Question

Car Booster Seats The National Highway Traffic Safety Administration conducted crash tests of child booster seats for cars. Listed below are results from those tests, with the measurements given in hic (standard head injury condition units). The safety requirement is that the hic measurement should be less than 1000 hic. Use a 0.01 significance level to test the claim that the sample is from a population with a mean less than 1000 hic. Do the results suggest that all of the child booster seats meet the specified requirement?

774 649 1210 546 431 612

Short answer

There is not sufficient evidence to accept the claim that the sample is from a population with a mean less than 1000 hic.

The results of the crash test of child booster seats suggest that all child booster seats does not meet the specified requirement.

Step-by-step solution

Given information

The results of the crash test are 774, 649,1210, 546, 431, 612.

The safety requirement is that the hic measurement should be less than 1000 hic.

The significance level is 0.01.

Check the requirements

Assume that the population follows the normal distribution and the samples are randomly selected.

The sample size (n) of the crash test of child booster seats is 16.

Thet-distribution would be used here.

Describe the hypothesis

Null hypothesis,\[\left( {{{\bf{H}}_{\bf{0}}}} \right)\]is a statement of the claim thatsample is from a population with a mean is equal to 1000 hic.

Alternate hypothesis,\[\left( {{{\bf{H}}_{\bf{1}}}} \right)\]is a statement of the claim thatsample is from a population with a mean less than 1000 hic.

Let\(\mu \)be the true population mean.

Mathematically, it can be expressed as,

\(\begin{array}{l}{H_0}:\mu = 1000{\rm{ }}\\{H_1}:\mu < 1000\end{array}\)

The hypothesis is left-tailed.

Calculate the test statistic

Formula for test statistic is given by,

\[t = \frac{{\bar x - \mu }}{{\frac{s}{{\sqrt n }}}}\]

Where,\(\bar x\)is the sample mean and s is the standard deviation of sample.

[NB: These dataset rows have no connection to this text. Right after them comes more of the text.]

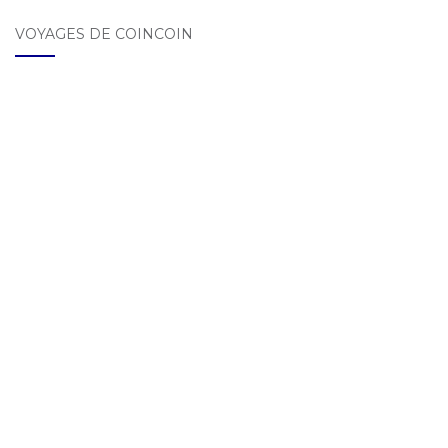
VOYAGES DE COINCOIN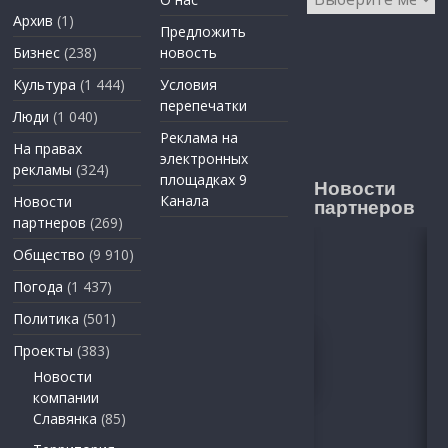
Архив
(1)
Предложить
Бизнес
(238)
новость
Культура
(1 444)
Условия
перепечатки
Люди
(1 040)
Реклама на
На правах
электронных
рекламы
(324)
площадках 9
Новости
Канала
Новости
партнеров
партнеров
(269)
Общество
(9 910)
Погода
(1 437)
Политика
(501)
Проекты
(383)
Новости
компании
Славянка
(85)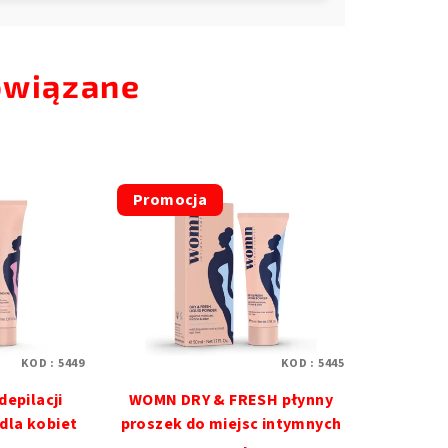
owiązane
Promocja
KOD :
5449
KOD :
5445
epilacji
WOMN DRY & FRESH płynny
dla kobiet
proszek do miejsc intymnych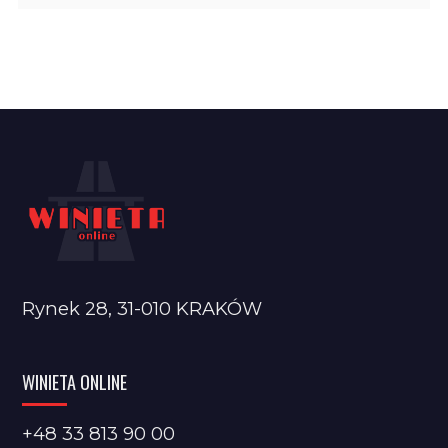
Rynek 28, 31-010 KRAKÓW
WINIETA ONLINE
+48 33 813 90 00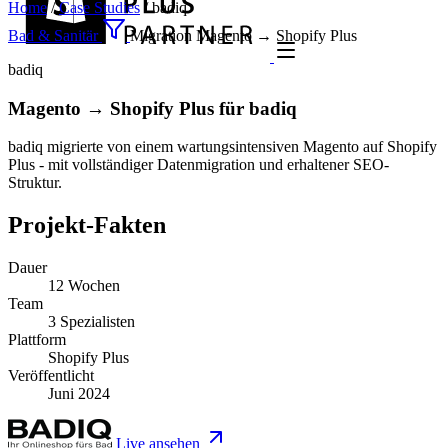
Home
/
Case Studies
/
badiq
Bad & Sanitär
Migration
Magento → Shopify Plus
badiq
Magento → Shopify Plus für badiq
badiq migrierte von einem wartungsintensiven Magento auf Shopify
Plus - mit vollständiger Datenmigration und erhaltener SEO-
Struktur.
Projekt-Fakten
Dauer
12 Wochen
Team
3 Spezialisten
Plattform
Shopify Plus
Veröffentlicht
Juni 2024
Live ansehen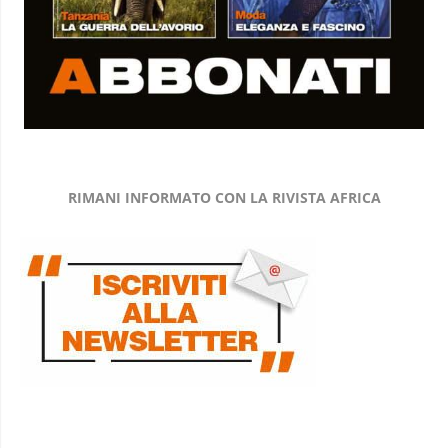
RIMANI INFORMATO CON LA RIVISTA AFRICA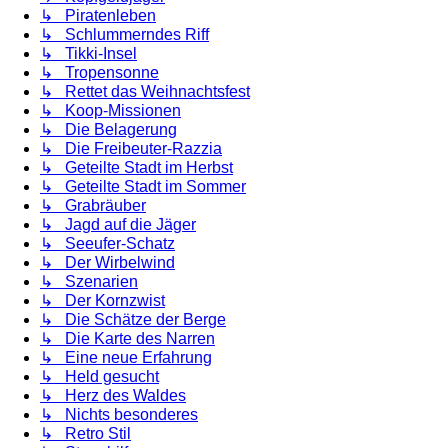
↳ Piratenleben
↳ Schlummerndes Riff
↳ Tikki-Insel
↳ Tropensonne
↳ Rettet das Weihnachtsfest
↳ Koop-Missionen
↳ Die Belagerung
↳ Die Freibeuter-Razzia
↳ Geteilte Stadt im Herbst
↳ Geteilte Stadt im Sommer
↳ Grabräuber
↳ Jagd auf die Jäger
↳ Seeufer-Schatz
↳ Der Wirbelwind
↳ Szenarien
↳ Der Kornzwist
↳ Die Schätze der Berge
↳ Die Karte des Narren
↳ Eine neue Erfahrung
↳ Held gesucht
↳ Herz des Waldes
↳ Nichts besonderes
↳ Retro Stil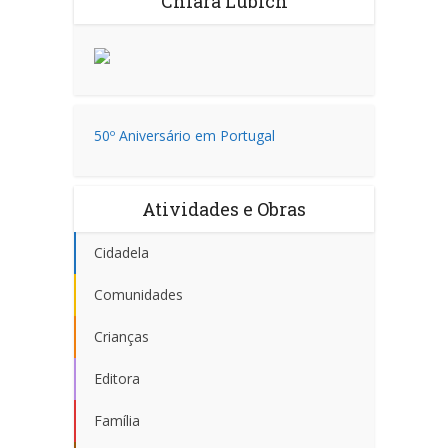
Chiara Lubich
50º Aniversário em Portugal
Atividades e Obras
Cidadela
Comunidades
Crianças
Editora
Família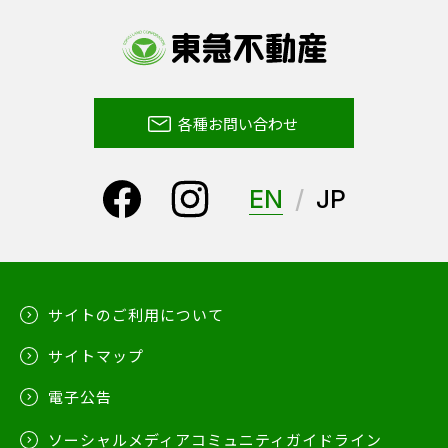
各種お問い合わせ
EN
JP
サイトのご利用について
サイトマップ
電子公告
ソーシャルメディアコミュニティガイドライン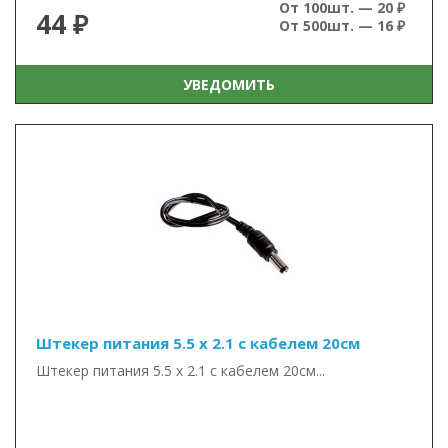
От 100шт. — 20 ₽
44 ₽
От 500шт. — 16 ₽
УВЕДОМИТЬ
Штекер питания 5.5 х 2.1 с кабелем 20см
Штекер питания 5.5 х 2.1 с кабелем 20см...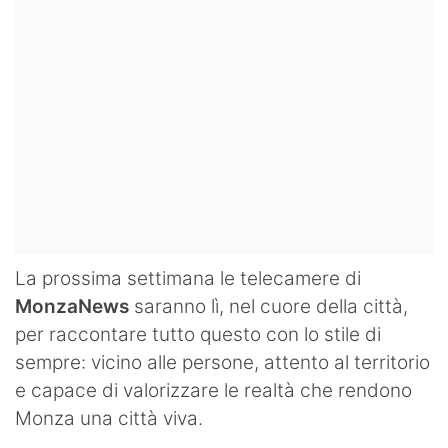
La prossima settimana le telecamere di
MonzaNews
saranno lì, nel cuore della città,
per raccontare tutto questo con lo stile di
sempre: vicino alle persone, attento al territorio
e capace di valorizzare le realtà che rendono
Monza una città viva.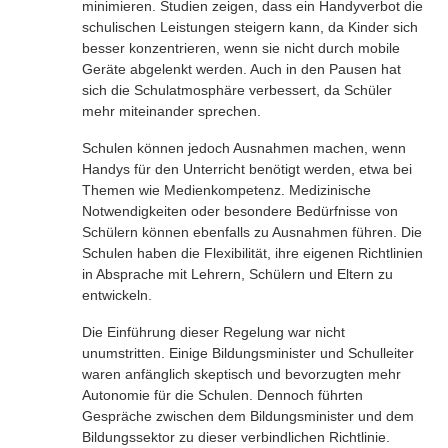
minimieren. Studien zeigen, dass ein Handyverbot die
schulischen Leistungen steigern kann, da Kinder sich
besser konzentrieren, wenn sie nicht durch mobile
Geräte abgelenkt werden. Auch in den Pausen hat
sich die Schulatmosphäre verbessert, da Schüler
mehr miteinander sprechen.
Schulen können jedoch Ausnahmen machen, wenn
Handys für den Unterricht benötigt werden, etwa bei
Themen wie Medienkompetenz. Medizinische
Notwendigkeiten oder besondere Bedürfnisse von
Schülern können ebenfalls zu Ausnahmen führen. Die
Schulen haben die Flexibilität, ihre eigenen Richtlinien
in Absprache mit Lehrern, Schülern und Eltern zu
entwickeln.
Die Einführung dieser Regelung war nicht
unumstritten. Einige Bildungsminister und Schulleiter
waren anfänglich skeptisch und bevorzugten mehr
Autonomie für die Schulen. Dennoch führten
Gespräche zwischen dem Bildungsminister und dem
Bildungssektor zu dieser verbindlichen Richtlinie.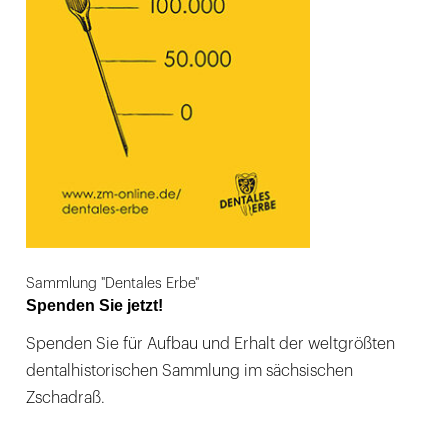
Sammlung "Dentales Erbe"
Spenden Sie jetzt!
Spenden Sie für Aufbau und Erhalt der weltgrößten
dentalhistorischen Sammlung im sächsischen
Zschadraß.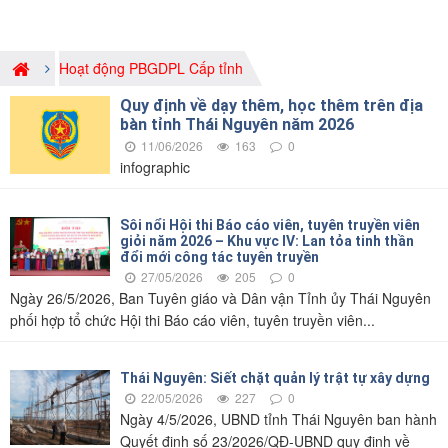
Hoạt động PBGDPL Cấp tỉnh
Quy định về dạy thêm, học thêm trên địa
bàn tỉnh Thái Nguyên năm 2026
11/06/2026
163
0
infographic
Sôi nổi Hội thi Báo cáo viên, tuyên truyền viên
giỏi năm 2026 – Khu vực IV: Lan tỏa tinh thần
đổi mới công tác tuyên truyền
27/05/2026
205
0
Ngày 26/5/2026, Ban Tuyên giáo và Dân vận Tỉnh ủy Thái Nguyên
phối hợp tổ chức Hội thi Báo cáo viên, tuyên truyền viên...
Thái Nguyên: Siết chặt quản lý trật tự xây dựng
22/05/2026
227
0
Ngày 4/5/2026, UBND tỉnh Thái Nguyên ban hành
Quyết định số 23/2026/QĐ-UBND quy định về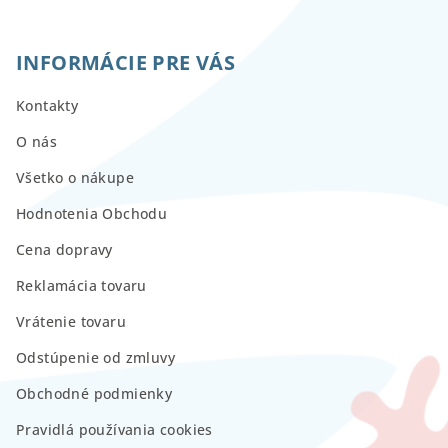
INFORMÁCIE PRE VÁS
Kontakty
O nás
Všetko o nákupe
Hodnotenia Obchodu
Cena dopravy
Reklamácia tovaru
Vrátenie tovaru
Odstúpenie od zmluvy
Obchodné podmienky
Pravidlá používania cookies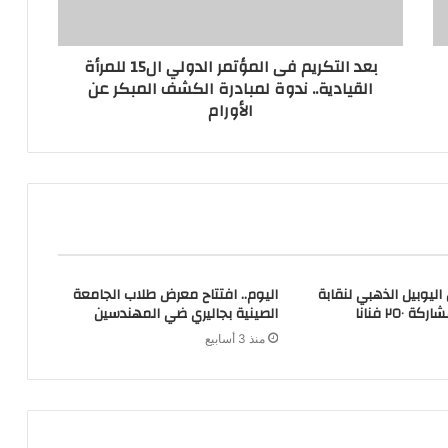
بعد التكريم فى المؤتمر الدولي ال15 للمرأة
القيادية.. ندوة لمبادرة الكشف المبكر عن
الأورام
ليوبيل الذهبي لنقابة
اليوم.. افتتاح معرض طلاب الجامعة
٢٥٠ فنانا
الصينية بجاليري ضي المهندسين
منذ 3 أسابيع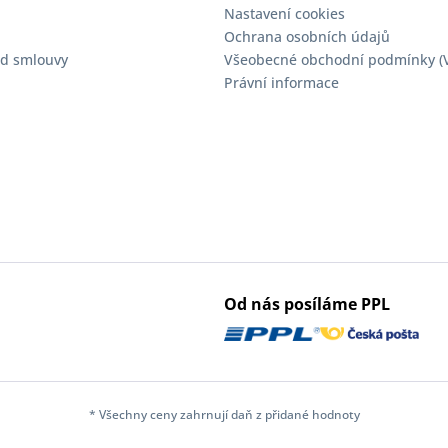
Nastavení cookies
Ochrana osobních údajů
d smlouvy
Všeobecné obchodní podmínky (
Právní informace
Od nás posíláme PPL
* Všechny ceny zahrnují daň z přidané hodnoty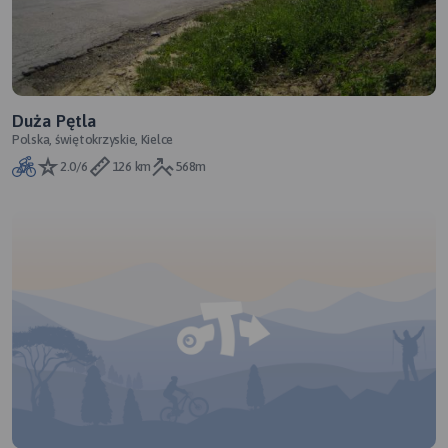
Duża Pętla
Polska, świętokrzyskie, Kielce
2.0/6
126 km
568m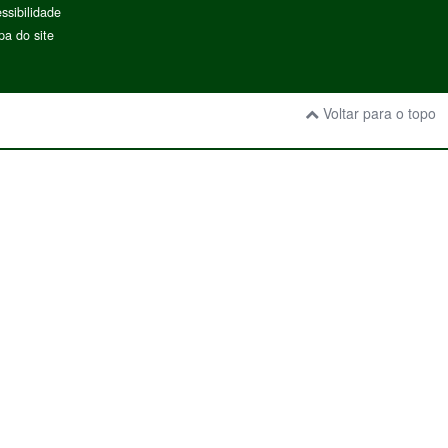
ssibilidade
a do site
Voltar para o topo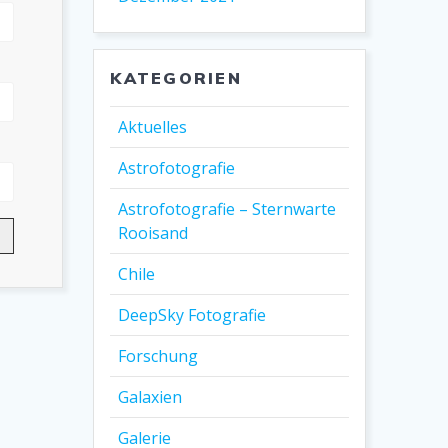
KATEGORIEN
Aktuelles
Astrofotografie
Astrofotografie – Sternwarte
Rooisand
Chile
DeepSky Fotografie
Forschung
Galaxien
Galerie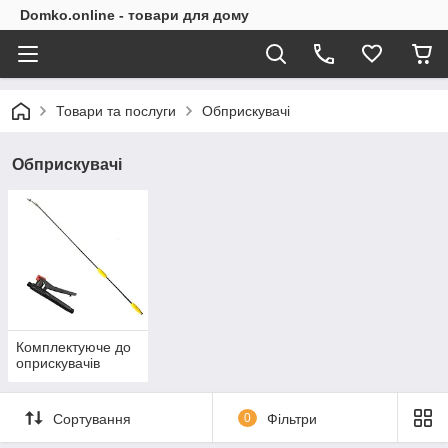
Domko.online - товари для дому
Товари та послуги
Обприскувачі
Обприскувачі
Комплектуюче до
оприскувачів
Сортування
0
Фільтри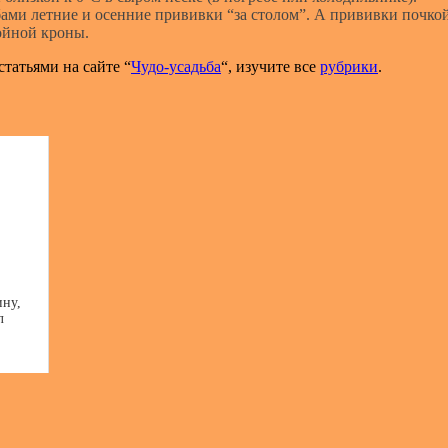
ми летние и осенние прививки “за столом”. А прививки почкой
ойной кроны.
татьями на сайте “
Чудо-усадьба
“, изучите все
рубрики
.
ину,
л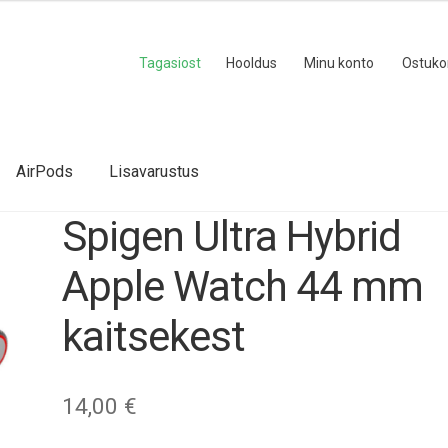
Tagasiost
Hooldus
Minu konto
Ostuko
AirPods
Lisavarustus
Spigen Ultra Hybrid
Apple Watch 44 mm
kaitsekest
14,00
€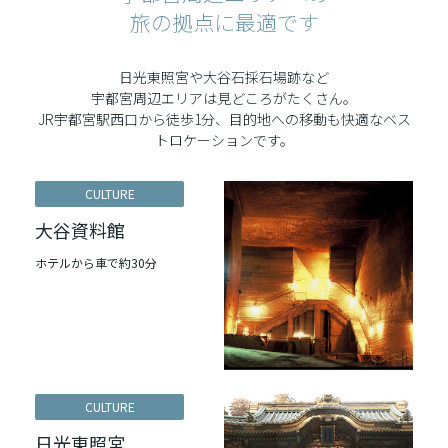
旅の拠点に最適です
日光東照宮や大谷石採石場跡など
宇都宮周辺エリアは見どころがたくさん。
JR宇都宮駅西口から徒歩1分、目的地への移動も快適なベス
トロケーションです。
CULTURE
大谷資料館
ホテルから車で約30分
CULTURE
日光東照宮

The sample mean is computed as,

\(\begin{array}{c}\bar x = \frac{{\sum {{x_i}} }}{n}\\ = \frac{{774 + 649 + ... + 612}}{6}\\ = 703.67\end{array}\)

The sample standard deviation is,

\(\begin{array}{c}s = \sqrt {\frac{{\sum {{{\left( {{x_i} - \bar x} \right)}^2}} }}{{n - 1}}} \\ = \sqrt {\frac{{{{\left( {774 - 703.67} \right)}^2} + {{\left( {649 - 703.67} \right)}^2} + ... + {{\left( {612 - 703.67} \right)}^2}}}{{6 - 1}}} \\ = 272.72\end{array}\)

By substituting these values, test statistics is given by,

\[\begin{array}{c}t = \frac{{\bar x - \mu }}{{\frac{s}{{\sqrt n }}}}\\ = \frac{{703.67 - 1000}}{{\frac{{272.73}}{{\sqrt 6 }}}}\\ = - 2.661\end{array}\]

Calculate the critical value

The significance level is 0.01.

Sample size (n) is 6.

The degree of freedom is computed as,

\(\begin{array}{c}df = n - 1\\ = 6 - 1\\{\rm{ }} = 5\end{array}\)

In the t-distribution table, find the valuecorresponding to the row value of degree of freedom 5 and column value of area in one tail 0.01 is 3.365 which is critical value\({{\rm{t}}_{{\rm{0}}{\rm{.01}}}}\); but the given test is left tailed therefore use -3.365 as a critical value.

Thus, the critical value\[{{\rm{t}}_{0.01}}\]is -3.365.

The rejection region is\(\left( {t:t < - 3.365} \right)\).

Compare test statistic and critical value

Test statistic is -2.661 and the critical value\({t_{0.01}}\)is -3.365.

According to this, we can conclude that the test statistic -2.661 will not fall in the rejection region.

Therefore, we failed to reject the null hypothesis.

Conclusion

There is not sufficient evidence to accept the claim that the sample is from a population with a mean less than 1000 hic.

The observation value is 1210 which is too high.Therefore, the results suggest that all child booster seats does not meet the specified requirement.